Katalanisch und Spanisch

04.02.2010 - Clementine Kügler - Übersetzerin 

Die Verschärfung des katalanischen Kinogesetzes verlangt, dass die Hälfte aller Kopien, die in die Kinos kommen, Katalanisch synchronisiert wird (die andere Hälfte auf Spanisch), wo man doch eigentlich dafür plädiert, dass die Filme in Originalversion das Fremd-Sprachenverständnis erheblich verbessern würden. Das neue Gesetz für den Handel, sieht Strafen von bis zu 100 000 Euro oder sogar die vorübergehende Schließung des Geschäfts vor, wenn nicht katalanisch ausgeschildert wird oder der Kassenbon auf Katalanisch ist. Die beiden linguistischen Verschärfungen liegen dem Parlament zur Verabschiedung vor.

Der spanische Ärztemangel kann zu ernsten Problemen führen. Die Zahl der in Frage kommenden Mediziner noch dadurch einzuschränken, weil bestimmte Regionen die Regionalsprache zur Bedingung machen, hilft nicht, das Problem zu lindern. Die Zulassung zum Studium von Katalanisch-Sprachtests an den katalanischen Universitäten abhängig zu machen, an denen über 70 Prozent der Medizin-Studenten nicht aus Katalonien kommen, wird von der Partei ERC gefordert.

Die öffentlichen Schulen bieten nur auf persönliche Bitte der Eltern die Möglichkeit, dass ihre Kinder das erste Schuljahr auf Spanisch unterrichtet werden (atención individualizada). Die Sprach- und Kulturpolitik der katalanischen Regionalregierung geht immer mehr in die Richtung nur Katalanisch und nicht Spanisch, statt Katalanisch und Spanisch, obwohl die Zweisprachigkeit in der Verfassung verankert ist. Und gerade Barcelona ist doch eine kosmopolitische Stadt, die wegen ihrer Offenheit und ihres internationalen Flairs beliebt ist. 300 000 Ausländer leben in der katalanischen Hauptstadt, seit der Olympiade 1992 hat sich die Zahl der in Barcelona lebenden Ausländer verzwölffacht. Hinzu kommen die vielen spanischen Zuwanderer, die nicht in Katalonien geboren wurden, aber hier seit Jahrzehnten leben. Und auf dem Land und an der Küste…

Und wenn man ohne Katalanischkenntnisse die Stadt besucht, gibt es überhaupt keine Probleme. Wenn man einen Laden, ein Amt oder eine Arztpraxis betritt und katalanisch oder spanisch grüßt, dann wird einem in den allermeisten Fällen auch in der Sprache geantwortet.
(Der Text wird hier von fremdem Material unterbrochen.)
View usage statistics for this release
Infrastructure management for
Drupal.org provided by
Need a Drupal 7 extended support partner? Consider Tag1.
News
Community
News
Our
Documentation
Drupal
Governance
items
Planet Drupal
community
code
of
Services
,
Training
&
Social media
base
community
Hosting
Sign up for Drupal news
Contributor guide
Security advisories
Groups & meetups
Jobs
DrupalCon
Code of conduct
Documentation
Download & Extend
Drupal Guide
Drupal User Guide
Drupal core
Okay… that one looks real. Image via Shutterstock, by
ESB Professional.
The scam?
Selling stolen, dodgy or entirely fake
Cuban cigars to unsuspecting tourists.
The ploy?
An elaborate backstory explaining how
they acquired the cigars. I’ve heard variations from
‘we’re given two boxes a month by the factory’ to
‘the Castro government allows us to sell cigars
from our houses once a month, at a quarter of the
Das gebiete die Höflichkeit, sagte mir eine Angestellte, als ich sie fragte, wie sie das denn handhaben, noch dazu mit so viel Ausländern, die sich oft bemüht haben, die Sprache ihres Gastlandes zu erlernen und da meinten, mit Spanisch können sie ja nicht falsch liegen.
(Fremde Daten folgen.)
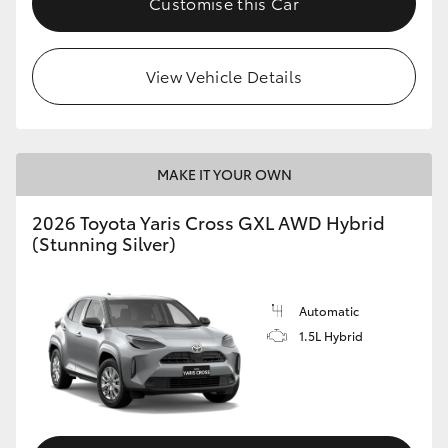
Customise this Car
View Vehicle Details
MAKE IT YOUR OWN
2026 Toyota Yaris Cross GXL AWD Hybrid
(Stunning Silver)
Automatic
1.5L Hybrid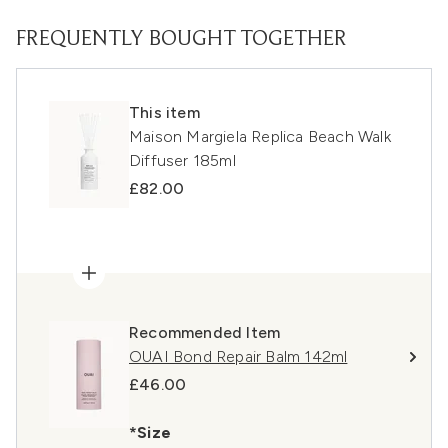
FREQUENTLY BOUGHT TOGETHER
This item
Maison Margiela Replica Beach Walk
Diffuser 185ml
£82.00
Recommended Item
OUAI Bond Repair Balm 142ml
£46.00
*Size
So ist das: die Höflichkeit, der Umgang gebietet, aber doch kein Gesetz, kein Zwang, bitte. Es kann keinen Sinn machen, eine Minderheitssprache künstlich und gesetzlich aufzubauschen. Jeder, der über familiäre oder kulturelle Wurzeln Interesse hat, Katalanisch zu sprechen, zu lernen, zu leben, der soll das tun können, aber doch nicht, indem man eine Sprache, die 400 Millionen Menschen sprechen, offiziell versucht, in den Hintergrund zu schieben.

Die Sprache lebt doch, wird gesprochen, wird von vielen Zuwanderern erlernt, weil das die Integration so mit sich bringt, die auf Katalanisch geschriebene Literatur boomt, wo ist denn das Problem? Eine Sprache per Zwang durchzusetzen, empfinden manche Leserbriefschreiber als umgekehrte Politik der Franco-Zeit: damals sollte nur Spanisch gesprochen werden, jetzt nur Katalanisch. Und ausgerechnet die Institution zur Verteidigung der katalanischen Sprache, das Observatori de la Llengua Catalana (OLC), schickt alle Informationen und Pressemitteilungen auf Englisch. Warum wohl?